The Lake Geneva market has hit its summer stride. A few sales, a few bits of inventory, a few new contracts, and a massive outpouring of constant and considerable price reductions. That’s what the new market looks like, and anyone who pays attention to these things has certainly noticed. There was a time when price reductions were only considered after lengthy market exposure, and even then only considered with some malice toward the agent suggesting them. One time I had a seller whose property had languished on the market for a year or so. I asked about a price reduction, and was told, in no uncertain words, “If you ask me about a price reduction again, I’m firing you”. Another time, a seller who pretended to know more than me told me that my problem was that I sold “on price”, and that any good product has nothing to do with price. I asked him to buy my 3 year old iPhone for $7800, and he didn’t think it was a clever comparison. I thought it was, and I still do. But alas, it’s price reduction season at the lake, and I think there are a few reasons why.

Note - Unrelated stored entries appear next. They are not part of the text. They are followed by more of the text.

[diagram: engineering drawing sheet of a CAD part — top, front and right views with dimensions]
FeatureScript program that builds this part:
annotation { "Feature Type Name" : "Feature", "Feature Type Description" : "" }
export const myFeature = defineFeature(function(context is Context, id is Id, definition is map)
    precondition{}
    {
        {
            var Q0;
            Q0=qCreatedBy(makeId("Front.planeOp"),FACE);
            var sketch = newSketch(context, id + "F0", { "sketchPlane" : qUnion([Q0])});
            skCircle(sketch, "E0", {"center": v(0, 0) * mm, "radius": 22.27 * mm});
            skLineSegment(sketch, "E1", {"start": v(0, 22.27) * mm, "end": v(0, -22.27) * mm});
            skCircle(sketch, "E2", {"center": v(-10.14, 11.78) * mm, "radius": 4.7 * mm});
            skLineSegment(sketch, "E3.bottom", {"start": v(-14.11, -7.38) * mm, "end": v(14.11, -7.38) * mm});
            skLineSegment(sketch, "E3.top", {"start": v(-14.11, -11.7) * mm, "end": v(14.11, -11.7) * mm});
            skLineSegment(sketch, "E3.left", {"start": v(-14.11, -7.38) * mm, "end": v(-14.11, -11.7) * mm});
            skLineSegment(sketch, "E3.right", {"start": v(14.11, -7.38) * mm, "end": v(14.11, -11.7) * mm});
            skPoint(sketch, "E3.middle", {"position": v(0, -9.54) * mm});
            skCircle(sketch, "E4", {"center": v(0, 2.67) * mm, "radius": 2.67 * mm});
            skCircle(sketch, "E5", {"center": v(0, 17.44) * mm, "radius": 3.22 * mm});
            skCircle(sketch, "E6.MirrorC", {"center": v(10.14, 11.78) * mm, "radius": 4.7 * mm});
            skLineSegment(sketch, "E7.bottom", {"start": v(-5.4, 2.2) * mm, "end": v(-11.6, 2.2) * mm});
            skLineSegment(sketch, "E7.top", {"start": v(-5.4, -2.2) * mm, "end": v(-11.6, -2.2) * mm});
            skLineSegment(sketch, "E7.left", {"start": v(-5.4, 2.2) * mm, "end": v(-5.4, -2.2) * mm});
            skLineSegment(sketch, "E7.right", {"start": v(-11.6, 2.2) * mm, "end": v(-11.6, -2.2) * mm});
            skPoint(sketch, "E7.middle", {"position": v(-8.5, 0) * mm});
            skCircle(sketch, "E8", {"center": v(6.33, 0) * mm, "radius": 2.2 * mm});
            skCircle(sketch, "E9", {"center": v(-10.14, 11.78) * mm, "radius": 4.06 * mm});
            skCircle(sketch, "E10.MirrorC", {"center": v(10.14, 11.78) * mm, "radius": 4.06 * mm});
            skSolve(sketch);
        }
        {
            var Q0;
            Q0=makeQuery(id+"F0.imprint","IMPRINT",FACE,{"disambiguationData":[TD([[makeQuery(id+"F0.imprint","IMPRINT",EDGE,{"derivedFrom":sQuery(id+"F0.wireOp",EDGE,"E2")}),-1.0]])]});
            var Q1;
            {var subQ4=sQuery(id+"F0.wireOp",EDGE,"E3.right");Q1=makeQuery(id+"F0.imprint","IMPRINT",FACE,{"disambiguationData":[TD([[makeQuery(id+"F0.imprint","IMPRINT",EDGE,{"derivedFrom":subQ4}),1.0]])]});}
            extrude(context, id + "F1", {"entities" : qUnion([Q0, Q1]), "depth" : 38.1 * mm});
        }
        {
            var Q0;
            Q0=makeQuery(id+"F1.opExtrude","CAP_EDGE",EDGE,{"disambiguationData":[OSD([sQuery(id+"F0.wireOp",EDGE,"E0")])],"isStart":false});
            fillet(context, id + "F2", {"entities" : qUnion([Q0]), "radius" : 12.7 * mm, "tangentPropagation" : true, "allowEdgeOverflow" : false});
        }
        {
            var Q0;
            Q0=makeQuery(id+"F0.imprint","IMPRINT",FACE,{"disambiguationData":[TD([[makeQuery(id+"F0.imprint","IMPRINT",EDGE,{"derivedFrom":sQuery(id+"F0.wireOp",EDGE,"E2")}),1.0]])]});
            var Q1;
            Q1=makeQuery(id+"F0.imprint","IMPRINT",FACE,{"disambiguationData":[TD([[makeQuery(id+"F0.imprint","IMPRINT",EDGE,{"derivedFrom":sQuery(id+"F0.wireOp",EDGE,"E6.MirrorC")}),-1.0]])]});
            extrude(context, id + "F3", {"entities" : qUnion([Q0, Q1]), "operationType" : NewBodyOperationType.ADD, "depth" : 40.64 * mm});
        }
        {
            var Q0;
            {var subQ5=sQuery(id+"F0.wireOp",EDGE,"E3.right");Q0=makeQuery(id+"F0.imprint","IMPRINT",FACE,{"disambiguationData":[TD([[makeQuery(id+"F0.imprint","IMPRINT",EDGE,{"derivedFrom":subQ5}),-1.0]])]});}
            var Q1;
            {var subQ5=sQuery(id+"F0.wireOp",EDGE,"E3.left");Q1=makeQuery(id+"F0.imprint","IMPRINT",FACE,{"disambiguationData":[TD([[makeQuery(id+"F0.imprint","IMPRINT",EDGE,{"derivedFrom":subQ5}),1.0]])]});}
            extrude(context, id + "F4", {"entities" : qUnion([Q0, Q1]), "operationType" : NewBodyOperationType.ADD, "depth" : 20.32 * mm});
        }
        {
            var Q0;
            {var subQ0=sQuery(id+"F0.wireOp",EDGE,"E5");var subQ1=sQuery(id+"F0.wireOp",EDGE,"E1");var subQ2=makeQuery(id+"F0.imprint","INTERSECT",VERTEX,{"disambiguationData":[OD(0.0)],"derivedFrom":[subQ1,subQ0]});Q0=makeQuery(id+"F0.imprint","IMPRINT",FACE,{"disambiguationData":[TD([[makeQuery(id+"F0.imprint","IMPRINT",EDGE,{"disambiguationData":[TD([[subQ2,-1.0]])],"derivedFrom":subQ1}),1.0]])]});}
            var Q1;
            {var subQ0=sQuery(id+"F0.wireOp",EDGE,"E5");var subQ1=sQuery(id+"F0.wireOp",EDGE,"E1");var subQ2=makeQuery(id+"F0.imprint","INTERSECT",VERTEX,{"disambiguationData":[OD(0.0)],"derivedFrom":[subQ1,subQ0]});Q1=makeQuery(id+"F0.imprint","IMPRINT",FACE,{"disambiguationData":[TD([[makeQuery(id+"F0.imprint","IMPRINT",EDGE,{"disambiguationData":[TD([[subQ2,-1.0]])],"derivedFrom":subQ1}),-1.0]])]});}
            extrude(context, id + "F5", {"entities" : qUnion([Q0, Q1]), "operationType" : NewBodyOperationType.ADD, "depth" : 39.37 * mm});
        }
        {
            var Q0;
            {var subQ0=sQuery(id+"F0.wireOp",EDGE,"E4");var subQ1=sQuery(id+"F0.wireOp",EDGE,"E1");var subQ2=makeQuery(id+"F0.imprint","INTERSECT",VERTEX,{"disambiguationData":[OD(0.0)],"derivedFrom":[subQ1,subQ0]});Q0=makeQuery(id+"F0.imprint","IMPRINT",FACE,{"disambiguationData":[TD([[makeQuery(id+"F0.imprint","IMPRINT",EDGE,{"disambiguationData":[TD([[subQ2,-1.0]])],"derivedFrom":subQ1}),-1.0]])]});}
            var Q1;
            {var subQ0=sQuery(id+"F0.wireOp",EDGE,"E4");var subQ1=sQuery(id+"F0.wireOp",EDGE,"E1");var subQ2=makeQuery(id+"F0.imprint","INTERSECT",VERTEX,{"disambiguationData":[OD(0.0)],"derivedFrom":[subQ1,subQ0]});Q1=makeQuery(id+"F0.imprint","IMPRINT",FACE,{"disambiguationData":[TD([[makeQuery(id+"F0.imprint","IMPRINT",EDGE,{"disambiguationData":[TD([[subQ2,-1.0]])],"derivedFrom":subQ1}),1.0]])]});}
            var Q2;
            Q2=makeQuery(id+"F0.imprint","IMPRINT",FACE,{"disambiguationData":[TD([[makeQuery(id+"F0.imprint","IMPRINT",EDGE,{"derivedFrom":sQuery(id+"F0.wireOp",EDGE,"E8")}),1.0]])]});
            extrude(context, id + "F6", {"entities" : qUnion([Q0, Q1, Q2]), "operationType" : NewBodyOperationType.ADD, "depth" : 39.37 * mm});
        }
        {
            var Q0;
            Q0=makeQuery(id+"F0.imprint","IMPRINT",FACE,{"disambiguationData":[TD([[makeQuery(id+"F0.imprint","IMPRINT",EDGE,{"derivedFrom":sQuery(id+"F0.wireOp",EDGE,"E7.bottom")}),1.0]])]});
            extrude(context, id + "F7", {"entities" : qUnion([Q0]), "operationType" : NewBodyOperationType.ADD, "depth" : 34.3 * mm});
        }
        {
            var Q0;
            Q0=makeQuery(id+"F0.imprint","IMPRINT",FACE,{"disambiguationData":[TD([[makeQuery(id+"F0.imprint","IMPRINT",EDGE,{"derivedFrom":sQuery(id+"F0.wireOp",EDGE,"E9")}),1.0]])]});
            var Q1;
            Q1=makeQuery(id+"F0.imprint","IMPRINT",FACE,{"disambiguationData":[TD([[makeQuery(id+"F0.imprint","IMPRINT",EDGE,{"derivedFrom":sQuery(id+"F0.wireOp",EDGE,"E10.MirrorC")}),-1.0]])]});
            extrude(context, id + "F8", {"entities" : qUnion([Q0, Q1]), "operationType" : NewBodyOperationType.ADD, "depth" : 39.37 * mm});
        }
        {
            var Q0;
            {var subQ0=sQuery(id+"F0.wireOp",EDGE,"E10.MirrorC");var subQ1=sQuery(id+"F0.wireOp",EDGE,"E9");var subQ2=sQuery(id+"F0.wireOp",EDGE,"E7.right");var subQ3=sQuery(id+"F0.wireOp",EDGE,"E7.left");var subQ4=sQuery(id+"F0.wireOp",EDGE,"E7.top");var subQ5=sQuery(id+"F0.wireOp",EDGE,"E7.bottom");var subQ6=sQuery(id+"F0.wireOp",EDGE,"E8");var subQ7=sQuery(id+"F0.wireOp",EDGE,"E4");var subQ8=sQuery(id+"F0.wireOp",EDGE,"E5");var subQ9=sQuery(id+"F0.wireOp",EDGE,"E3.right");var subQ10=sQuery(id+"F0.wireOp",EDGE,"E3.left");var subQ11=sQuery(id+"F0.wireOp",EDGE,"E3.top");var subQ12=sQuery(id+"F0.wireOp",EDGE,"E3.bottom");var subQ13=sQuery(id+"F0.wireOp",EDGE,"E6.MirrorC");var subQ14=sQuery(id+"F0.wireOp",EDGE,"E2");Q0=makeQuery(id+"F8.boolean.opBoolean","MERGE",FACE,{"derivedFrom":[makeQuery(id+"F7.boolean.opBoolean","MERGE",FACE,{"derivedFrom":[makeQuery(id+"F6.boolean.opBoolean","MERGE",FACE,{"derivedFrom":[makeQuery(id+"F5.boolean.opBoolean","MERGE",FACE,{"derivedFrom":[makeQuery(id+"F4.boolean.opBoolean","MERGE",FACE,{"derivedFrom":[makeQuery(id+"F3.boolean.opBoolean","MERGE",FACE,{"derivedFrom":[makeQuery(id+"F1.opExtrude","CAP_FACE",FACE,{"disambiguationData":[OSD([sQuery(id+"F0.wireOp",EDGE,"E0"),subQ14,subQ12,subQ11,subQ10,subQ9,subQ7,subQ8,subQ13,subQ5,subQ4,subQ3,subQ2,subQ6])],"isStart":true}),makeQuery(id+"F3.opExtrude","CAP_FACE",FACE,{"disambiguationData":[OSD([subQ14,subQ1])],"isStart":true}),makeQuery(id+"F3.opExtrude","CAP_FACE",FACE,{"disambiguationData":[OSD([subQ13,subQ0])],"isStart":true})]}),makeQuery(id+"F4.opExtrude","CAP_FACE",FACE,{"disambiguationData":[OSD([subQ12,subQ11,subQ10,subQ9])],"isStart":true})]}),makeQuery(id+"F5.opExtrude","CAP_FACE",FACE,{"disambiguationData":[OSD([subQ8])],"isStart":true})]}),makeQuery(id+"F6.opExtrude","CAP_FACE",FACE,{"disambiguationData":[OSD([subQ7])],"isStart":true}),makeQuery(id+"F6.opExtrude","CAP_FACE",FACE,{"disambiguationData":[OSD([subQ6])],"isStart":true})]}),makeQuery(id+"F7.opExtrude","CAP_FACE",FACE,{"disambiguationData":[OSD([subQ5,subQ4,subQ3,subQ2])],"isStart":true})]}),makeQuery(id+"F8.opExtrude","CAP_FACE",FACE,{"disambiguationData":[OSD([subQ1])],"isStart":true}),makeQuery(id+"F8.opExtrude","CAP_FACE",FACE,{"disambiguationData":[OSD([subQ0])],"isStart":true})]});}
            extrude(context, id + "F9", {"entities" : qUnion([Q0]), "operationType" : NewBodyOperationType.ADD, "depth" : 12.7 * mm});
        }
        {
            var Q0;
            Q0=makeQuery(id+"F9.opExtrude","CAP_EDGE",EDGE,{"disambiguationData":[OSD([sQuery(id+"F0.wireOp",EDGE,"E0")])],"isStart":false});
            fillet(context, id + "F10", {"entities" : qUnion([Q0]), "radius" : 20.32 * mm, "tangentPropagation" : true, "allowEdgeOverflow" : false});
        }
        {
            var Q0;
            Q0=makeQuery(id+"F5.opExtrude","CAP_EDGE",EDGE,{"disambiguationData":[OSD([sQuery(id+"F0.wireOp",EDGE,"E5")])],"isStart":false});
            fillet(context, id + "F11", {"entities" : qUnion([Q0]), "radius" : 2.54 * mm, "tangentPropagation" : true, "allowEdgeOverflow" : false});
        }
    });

Price reductions today do not necessarily have to do with any variety of softening or declining market. They generally have to do with aspirational pricing that was overshot becuase the lack of inventory and desperation of listing agents has forced asking prices to remain high even though the hysterics of 2021 and 2022 are in our rear view. We talked about this before when considering the lakefront sales that have closed in recent months. Have prices dropped from when those lakefronts were listed in 2023? Not exactly. But has insane pricing been met with buyer ambivalence? Yes. That’s one reason the price reductions are occuring, and it has more to do with improper pricing, perhaps in order to secure a listing, than it does the market temperature itself.
The market value itself is another reason the market has become quick to reduce pricing. If you own a lakefront worth $5M, and you originally listed it for $6M because your newly minted lakefront expert told you to, it’s important for you to remember that your $5M lakefront home for which you’re asking $6M was worth $3M four years ago. The doubling of your money, in theory, was nice, but was it necessary for you to be a seller? Not really. And so you list high and wait, and then quickly reduce when no suckers, I mean buyers, show up at your open house. You’re still getting a lot more that you once expected to get, so it’s a win for you no matter the final tally.
While these two reasons are obvious, I don’t actually think they’re the primary driver for the swift pricing reductions we’re seeing throughout the maket. The real reason is a left over expectation from the covid-mania-market, and it’s just about psychology. If you listed your lake house in April of 2022, you would generally expect to see the property sold within a couple of weeks. For every listing we had a couple of buyers, and so contracts were presented quickly and pricing, no matter how seemingly aspirational, was often met. That was commonplace in the market for nearly three years, and now that we’ve found ourselves a more normalized market the participants are having a hard time modifying their expectations for the current market. In other words, it’s habitual impatience that’s pushing these reductions through. Agents no longer expect to have success later in a listing contract, so they know a price reduction early is their best bet. Because the seller is also programmed to expect immediate gratification, the sellers no longer threaten listing agents who suggest reductions, they embrace them.
And so it goes, a new market and a new pattern. List high and sell? Sure. List high and don’t sell within three weeks? It’s price reduction time. The issue here is that this messaging is visible to buyers and so the buyers now get to decide which price reduction is enough to trigger their action. If buyers would be more patient I believe overall they’d be finding better value, but as is the case in any market, the buyers are not uniformly motivated. If we had 100 lakefront buyers in 2022, 90 of them were uniquely motivated to accomplish a purchase, and soon. Today we still have 100 lakefront buyers, but I would suggest only 30 of them are uniquely motivated. That means the majority of the market is content to watch the sparse invenrory and act when they see something they love, but that active minority is still out there, watching each reduction, itching to act. I’m here to help sellers and buyers understand this phenomenon and to remind buyers especially that just because someone else bought a property that doesn’t make that property worth buying.